(Beginning of RECORDS TO PROCESS)

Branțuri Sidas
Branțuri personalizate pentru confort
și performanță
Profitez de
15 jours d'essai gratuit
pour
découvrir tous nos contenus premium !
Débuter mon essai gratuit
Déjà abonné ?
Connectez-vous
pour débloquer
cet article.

(End of RECORDS TO PROCESS)

- _WORK INSTRUCTION_: Starting with the line that contains "Déjà abonné ?", output every line through the end of the listing above, unchanged.

- _OUTPUT FOR THIS TASK_:
Déjà abonné ?
Connectez-vous
pour débloquer
cet article.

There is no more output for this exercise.